LRPC 4.4 prevents a lawyer from representing his client using means that “have no substantial purpose other than to embarrass, delay or burden a third person” and absolutely prohibits the gathering of evidence in a way that violates the “legal rights” of a third person. While the Model Code has no clear counterpart, there are various provisions which prohibit similar conduct. Addressing the issue of embarrassing a third party, DR 7-106(C)(2) prevents a lawyer before a tribunal from asking irrelevant questions “intended to degrade a witness or other person.” DR 7-108(D) and (F) prevent a lawyer from harassing or embarrassing a juror or his family. The Model Code also prohibits delay tactics. DR 7-102(A)(1) prevents a lawyer from taking any action, including delaying a trial, “when he knows or when it is obvious that such action would serve merely to harass or maliciously injure another.” DR 7-101(A)(1) provides that a lawyer does not fail in pursuing the lawful objectives of his client by “being punctual in fulfilling all professional commitments, by avoiding offensive tactics, or by treating with courtesy and consideration all persons involved in the legal process.” While the Model Code does not expressly prohibit burdening a third party or violating his legal rights, DR 2-110(B)(1) provides that a lawyer shall withdraw from representation if he knows or it is obvious that the sole purpose of the representation is to harass or maliciously injure any person. EC 7-10 also imposes an obligation upon lawyers to “treat with consideration all persons involved in the legal process and to avoid the infliction of needless harm.”

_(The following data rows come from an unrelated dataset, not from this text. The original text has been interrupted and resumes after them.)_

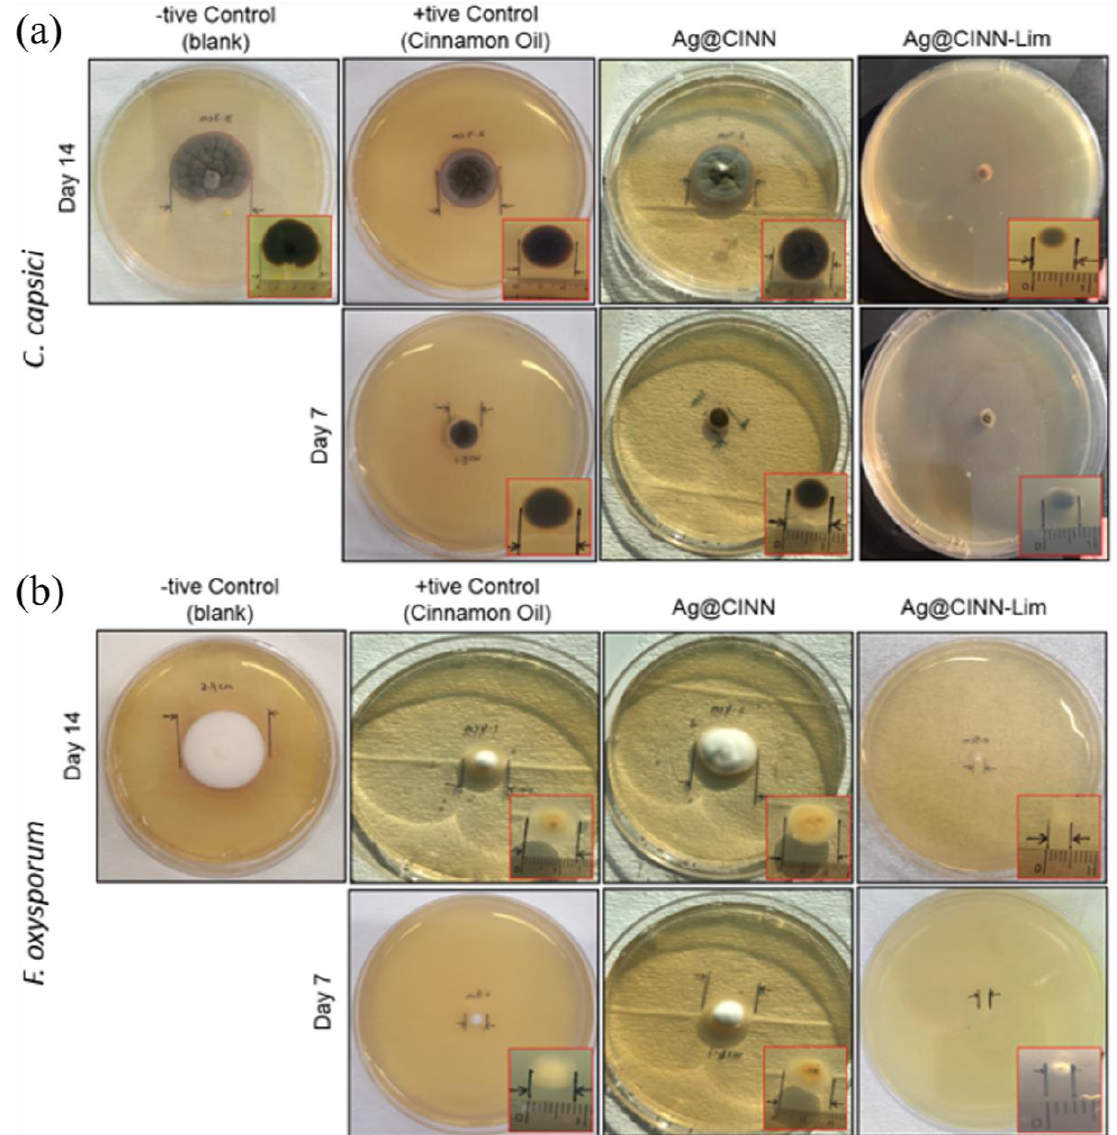
Figure 6. Photographic image of agar plate showing the growth of fungi: ( a ) C. Capsici ( b ) F. oxysporum .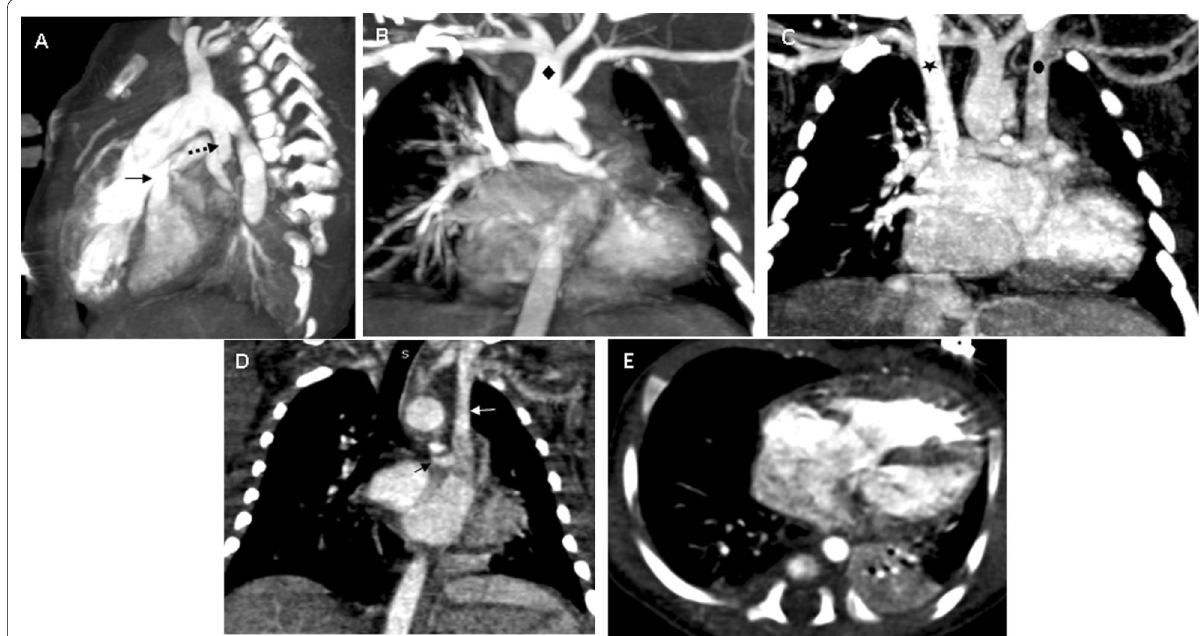
Fig. 5 A 30-day-old male infant with CHD for preoperative assessment. A CT sagittal MIP revealed DORV with overriding aorta, subaortic VSD (arrow in A ), pulmonary stenosis and large tortuous PDA (dotted arrow) connecting the aortic arch and left pulmonary artery. B Coronal MIP showing aortic arch giving origin to left subclavian artery and arterial trunk (diamond) that bifurcates into left CCA & brachiocephalic artery. C Coronal MIP showing Rt SVC (*). D Coronal MPR showing a long vascular channel (circle) in C and (white arrow) in D on the left side of the aorta, its upper end draining into left subclavian/left innominate vein, representing persistent left SVC, with the left inferior pulmonary vein (black arrow) is seen draining into this vascular channel. E Axial images showing RV hypertrophy and Lt basal consolidation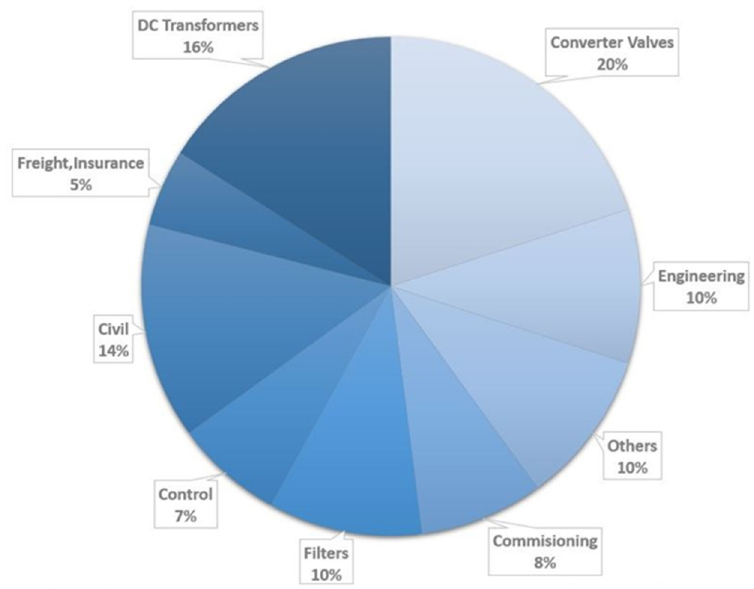
Figure 20. Installation costs—HVDC converter station.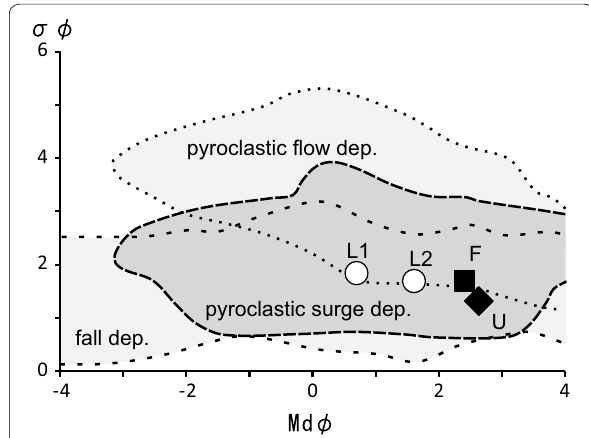
Fig. 7 Median diameter ( Mdφ ) versus sorting coefficient ( σφ ) for the PDC deposit collected from the Mukaehama area at the end of the northwestern lobe of the PDC. L1 and L2, lower part of Loc. 1; U, upper part of Loc. 1; F, fall deposit of Loc. 3. Sampling levels are shown in Fig. 6a, d. The areas for each deposit type are after Walker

4.4:200   Disregard of Rights or Interests of Third Persons

Primary Louisiana References: LA Rule 4.4
Background References: ABA Model Rule 4.4, Other Jurisdictions
Commentary: ABA/BNA § 71:101, ALI-LGL §§ 163, 166, 167, Wolfram § 12.4.4

This section has not yet been completed.

4.4:210      Cross-Examining a Truthful Witness; Fostering Falsity

This section has not yet been completed.

4.4:220      Threatening Prosecution [see 8.4:900]

This section has not yet been completed.